Lest my last post be interpreted as a wholesale (pun sort of intended) attack on market-based thinking, I feel a need to cite a story closer to my own home, also reported by Reuters last night, this time by Adam Tanner. Here is the lead:
San Francisco stores selling high-calorie sodas should pay millions of dollars a year to offset the health-care costs related to obesity, the city's mayor said on Monday.
"This is not just hippy-dippy, left-coast, granola stuff," Gavin Newsom said about his proposal to encourage people to drink less Coca-Cola, Pepsi and other soft drinks. "There is a direct correlation between caloric sweetened beverages and obesity."

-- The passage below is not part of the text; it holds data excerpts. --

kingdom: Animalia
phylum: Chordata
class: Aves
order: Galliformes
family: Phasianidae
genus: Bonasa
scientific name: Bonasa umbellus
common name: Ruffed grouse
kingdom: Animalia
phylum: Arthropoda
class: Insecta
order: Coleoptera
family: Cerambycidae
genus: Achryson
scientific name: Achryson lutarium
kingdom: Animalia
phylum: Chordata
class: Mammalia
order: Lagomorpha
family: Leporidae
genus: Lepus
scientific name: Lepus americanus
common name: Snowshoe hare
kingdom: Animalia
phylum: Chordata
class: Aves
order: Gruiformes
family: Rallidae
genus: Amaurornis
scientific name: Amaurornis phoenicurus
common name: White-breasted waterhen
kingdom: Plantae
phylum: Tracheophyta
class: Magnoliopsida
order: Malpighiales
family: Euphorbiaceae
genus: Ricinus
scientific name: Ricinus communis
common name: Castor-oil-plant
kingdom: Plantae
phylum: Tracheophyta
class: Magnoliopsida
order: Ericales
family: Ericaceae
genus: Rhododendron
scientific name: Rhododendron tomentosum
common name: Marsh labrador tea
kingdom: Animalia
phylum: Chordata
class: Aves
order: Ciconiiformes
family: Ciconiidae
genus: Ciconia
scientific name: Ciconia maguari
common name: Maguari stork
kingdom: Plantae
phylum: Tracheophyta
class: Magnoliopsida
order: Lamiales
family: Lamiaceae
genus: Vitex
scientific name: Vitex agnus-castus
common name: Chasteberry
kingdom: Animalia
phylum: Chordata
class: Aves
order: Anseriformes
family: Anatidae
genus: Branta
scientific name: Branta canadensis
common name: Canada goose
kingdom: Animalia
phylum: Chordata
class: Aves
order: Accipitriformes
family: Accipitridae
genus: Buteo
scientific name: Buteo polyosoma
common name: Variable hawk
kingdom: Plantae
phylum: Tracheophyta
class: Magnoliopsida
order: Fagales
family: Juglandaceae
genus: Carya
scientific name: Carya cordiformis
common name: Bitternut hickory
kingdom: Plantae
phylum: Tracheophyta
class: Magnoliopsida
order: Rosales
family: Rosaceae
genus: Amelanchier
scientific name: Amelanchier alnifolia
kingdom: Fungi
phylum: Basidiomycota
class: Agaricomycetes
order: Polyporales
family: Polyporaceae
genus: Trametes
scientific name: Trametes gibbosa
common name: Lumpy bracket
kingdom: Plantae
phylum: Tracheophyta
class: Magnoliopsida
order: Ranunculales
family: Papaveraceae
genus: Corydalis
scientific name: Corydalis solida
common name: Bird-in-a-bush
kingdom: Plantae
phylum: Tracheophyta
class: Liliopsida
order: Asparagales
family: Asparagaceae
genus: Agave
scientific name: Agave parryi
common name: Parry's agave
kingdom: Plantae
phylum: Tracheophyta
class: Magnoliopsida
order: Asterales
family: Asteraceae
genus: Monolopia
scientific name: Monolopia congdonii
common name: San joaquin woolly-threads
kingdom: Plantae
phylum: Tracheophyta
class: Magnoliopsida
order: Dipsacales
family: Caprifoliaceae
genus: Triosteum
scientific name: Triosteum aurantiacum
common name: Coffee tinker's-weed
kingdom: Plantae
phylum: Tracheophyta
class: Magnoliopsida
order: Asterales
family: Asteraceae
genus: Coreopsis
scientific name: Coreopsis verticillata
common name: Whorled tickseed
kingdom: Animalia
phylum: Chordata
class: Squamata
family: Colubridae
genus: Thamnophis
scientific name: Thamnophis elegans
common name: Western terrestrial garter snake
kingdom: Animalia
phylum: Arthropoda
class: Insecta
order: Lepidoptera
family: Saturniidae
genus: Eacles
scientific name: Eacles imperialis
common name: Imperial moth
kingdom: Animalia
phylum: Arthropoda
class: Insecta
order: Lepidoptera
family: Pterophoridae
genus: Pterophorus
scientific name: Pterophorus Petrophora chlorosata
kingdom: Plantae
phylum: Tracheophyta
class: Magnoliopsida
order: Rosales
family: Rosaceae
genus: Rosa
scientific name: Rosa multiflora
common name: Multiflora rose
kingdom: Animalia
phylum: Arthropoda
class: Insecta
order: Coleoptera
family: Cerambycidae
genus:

"What we are doing is proposing a fee against the supermarkets and hypermarkets."
The details do not appear to have been worked out thoroughly yet. However, here is the basic strategy:
The plan, outlined during an interview at City Hall, seeks to raise to between $1.7 million and $7.1 million a year for anti-obesity programs by having stores pay between hundreds and thousands of dollars a year each.
Needless to say my injunctions about thinking, particularly about premises and consequences, still hold. Nevertheless, I find this an interesting strategy, somewhat along the lines of efforts to wean Americans off of the tobacco habit. It is an interesting way to think about problems and solutions in terms of costs and benefits, and I hope it is given the attention it deserves.